How does such a system work without distributed transactions?
The absence of distributed transactions means we must accept uncertainty as we attempt to come to decisions across different entities.
Application logic must manage the uncertainty using workflows. E.g., domain contracts, timeout/retry policies etc. are some existing mechanisms for the business domain to deal with unknowns.
Moreover, such uncertainty must be tracked in the activity i.e. relationship between two entities, using existing and new states for the partner (entity) as an hint. Basically an entity accepts unexpected states. E.g., the ordering system may reserve items from inventory; the inventory doesn’t really know if the reserved items may be ever used. Managing uncertainty here is being aware that a divergence can happen, the order could get cancelled. Paper calls these as tentative operations. These are a negotiation between entities to converge.
Tentative Operations have two final states: cancelled or confirmed. When the originating entity has the right to cancel, the operation is called a cancelling operation. Similarly, when the right to cancel is given up, the operation is called a confirming operation.
Every transaction is a consensus problem with a decision to commit or otherwise. How does the entities and activities help reach an agreement?
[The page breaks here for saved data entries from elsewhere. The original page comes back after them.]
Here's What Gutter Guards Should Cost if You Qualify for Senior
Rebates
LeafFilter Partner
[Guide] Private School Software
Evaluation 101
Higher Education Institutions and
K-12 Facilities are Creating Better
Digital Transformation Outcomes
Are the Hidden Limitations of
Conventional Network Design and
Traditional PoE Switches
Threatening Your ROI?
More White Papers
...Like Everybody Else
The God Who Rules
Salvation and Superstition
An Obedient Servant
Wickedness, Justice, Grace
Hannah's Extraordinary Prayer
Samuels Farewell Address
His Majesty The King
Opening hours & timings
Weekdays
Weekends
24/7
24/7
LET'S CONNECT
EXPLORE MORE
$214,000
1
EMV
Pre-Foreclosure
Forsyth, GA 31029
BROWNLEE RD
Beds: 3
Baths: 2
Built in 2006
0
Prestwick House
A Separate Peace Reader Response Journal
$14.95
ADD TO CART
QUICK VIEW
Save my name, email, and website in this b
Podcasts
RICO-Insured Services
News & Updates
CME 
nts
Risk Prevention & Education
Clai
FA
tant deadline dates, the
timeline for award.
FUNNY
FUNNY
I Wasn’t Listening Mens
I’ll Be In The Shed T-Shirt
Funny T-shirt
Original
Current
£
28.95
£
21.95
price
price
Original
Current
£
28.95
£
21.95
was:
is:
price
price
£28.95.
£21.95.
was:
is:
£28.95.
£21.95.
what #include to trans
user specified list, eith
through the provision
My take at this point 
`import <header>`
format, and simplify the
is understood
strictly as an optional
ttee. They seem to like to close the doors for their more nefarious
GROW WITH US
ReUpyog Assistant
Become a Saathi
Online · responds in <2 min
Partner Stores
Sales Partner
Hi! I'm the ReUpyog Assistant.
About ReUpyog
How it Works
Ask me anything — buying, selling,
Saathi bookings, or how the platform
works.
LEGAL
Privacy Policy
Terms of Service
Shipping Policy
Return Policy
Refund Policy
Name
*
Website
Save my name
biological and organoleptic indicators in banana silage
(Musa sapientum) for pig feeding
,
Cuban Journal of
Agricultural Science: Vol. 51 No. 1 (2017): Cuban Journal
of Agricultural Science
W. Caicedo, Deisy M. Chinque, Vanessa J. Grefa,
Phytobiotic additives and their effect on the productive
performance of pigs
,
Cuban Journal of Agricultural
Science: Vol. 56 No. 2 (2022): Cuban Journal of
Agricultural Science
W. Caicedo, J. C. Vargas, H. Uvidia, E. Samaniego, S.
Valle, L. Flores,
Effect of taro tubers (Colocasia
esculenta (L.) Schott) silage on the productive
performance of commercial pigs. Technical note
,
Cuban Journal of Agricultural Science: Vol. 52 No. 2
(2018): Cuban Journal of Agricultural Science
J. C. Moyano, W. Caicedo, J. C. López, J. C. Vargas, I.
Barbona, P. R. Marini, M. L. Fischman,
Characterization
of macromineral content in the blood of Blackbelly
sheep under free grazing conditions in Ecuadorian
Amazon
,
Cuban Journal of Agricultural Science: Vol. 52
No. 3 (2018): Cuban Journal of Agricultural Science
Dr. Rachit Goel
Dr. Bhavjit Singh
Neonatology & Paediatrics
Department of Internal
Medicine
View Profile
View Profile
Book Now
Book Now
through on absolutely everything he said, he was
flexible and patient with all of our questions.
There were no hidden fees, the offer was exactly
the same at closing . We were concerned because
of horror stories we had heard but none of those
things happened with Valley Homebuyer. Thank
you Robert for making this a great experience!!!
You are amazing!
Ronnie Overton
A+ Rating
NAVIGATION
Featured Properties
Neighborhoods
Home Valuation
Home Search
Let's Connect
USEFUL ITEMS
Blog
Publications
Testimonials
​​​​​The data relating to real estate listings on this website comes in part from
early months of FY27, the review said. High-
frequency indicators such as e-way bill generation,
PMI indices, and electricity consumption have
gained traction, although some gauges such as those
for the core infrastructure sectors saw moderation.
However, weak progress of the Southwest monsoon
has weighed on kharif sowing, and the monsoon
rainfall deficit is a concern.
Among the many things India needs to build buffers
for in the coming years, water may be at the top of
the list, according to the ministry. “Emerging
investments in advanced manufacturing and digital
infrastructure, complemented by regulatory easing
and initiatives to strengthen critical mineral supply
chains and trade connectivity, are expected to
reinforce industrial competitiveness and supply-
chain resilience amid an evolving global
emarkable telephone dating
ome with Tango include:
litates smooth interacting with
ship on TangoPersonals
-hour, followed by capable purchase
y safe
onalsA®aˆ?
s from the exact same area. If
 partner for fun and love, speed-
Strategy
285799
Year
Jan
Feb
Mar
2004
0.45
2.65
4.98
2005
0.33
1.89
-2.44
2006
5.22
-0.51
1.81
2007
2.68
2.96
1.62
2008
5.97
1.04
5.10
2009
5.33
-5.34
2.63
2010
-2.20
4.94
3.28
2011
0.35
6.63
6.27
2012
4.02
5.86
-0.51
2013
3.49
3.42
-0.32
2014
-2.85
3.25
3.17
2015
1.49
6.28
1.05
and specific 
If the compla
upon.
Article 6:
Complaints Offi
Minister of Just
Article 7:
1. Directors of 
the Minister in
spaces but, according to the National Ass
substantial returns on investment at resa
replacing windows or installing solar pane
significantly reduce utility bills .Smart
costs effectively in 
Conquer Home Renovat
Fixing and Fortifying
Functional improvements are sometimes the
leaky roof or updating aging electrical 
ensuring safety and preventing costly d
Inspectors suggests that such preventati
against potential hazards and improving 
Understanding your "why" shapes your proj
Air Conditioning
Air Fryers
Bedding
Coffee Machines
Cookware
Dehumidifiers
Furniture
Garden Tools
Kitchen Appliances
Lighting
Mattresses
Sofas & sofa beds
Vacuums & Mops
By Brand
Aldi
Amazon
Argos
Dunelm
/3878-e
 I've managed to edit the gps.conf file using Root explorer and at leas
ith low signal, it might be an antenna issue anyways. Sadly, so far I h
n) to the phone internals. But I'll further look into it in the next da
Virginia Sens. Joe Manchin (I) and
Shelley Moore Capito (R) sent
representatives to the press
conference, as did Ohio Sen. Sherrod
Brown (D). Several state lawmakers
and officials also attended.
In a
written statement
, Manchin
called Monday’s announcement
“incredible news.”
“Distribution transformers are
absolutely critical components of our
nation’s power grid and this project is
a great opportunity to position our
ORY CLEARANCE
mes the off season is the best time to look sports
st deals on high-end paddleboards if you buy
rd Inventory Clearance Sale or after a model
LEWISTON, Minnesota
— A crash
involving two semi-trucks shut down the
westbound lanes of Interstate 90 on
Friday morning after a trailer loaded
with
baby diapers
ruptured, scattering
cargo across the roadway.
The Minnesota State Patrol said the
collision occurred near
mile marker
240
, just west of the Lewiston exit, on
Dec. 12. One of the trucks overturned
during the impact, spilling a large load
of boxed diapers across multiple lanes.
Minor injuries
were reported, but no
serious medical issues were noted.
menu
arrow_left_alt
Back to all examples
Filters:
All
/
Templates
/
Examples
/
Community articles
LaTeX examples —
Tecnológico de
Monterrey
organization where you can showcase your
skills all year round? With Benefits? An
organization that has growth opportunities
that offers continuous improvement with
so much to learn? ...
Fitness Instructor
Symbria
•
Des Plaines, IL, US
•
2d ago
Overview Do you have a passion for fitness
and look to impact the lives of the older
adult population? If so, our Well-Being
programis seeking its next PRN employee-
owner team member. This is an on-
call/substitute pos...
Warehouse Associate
Through a set of two-party agreements. Each of these agreements compose together to get large set of parties to agree without transactions. Paper cites the housing deals as an example, where two parties enter independent agreements with an escrow which faciliates an agreement between the two parties.
These two party agreements are as simple as managing states of partners in an entity (through activities).
2PC and other distributed transaction primitives impact the availability. Management of uncertainty is a valuable alternative where the developer owns the logic in scale agnostic application layer.
Historically, the evolution of patterns is always preceded by custom solutions to similar set of problems. Eventually we figure out the commonalities and build an abstraction that encapsulates the repeated aspects and lets developers focus on the business problems. This paper emerged at such a point in time where infinite scaling was a concern for most application developers, trade-offs of 2PC were not palatable, yet we didn’t have a pattern language/vocabulary to talk about the solutions. Paper presents entities and activities to express these ideas.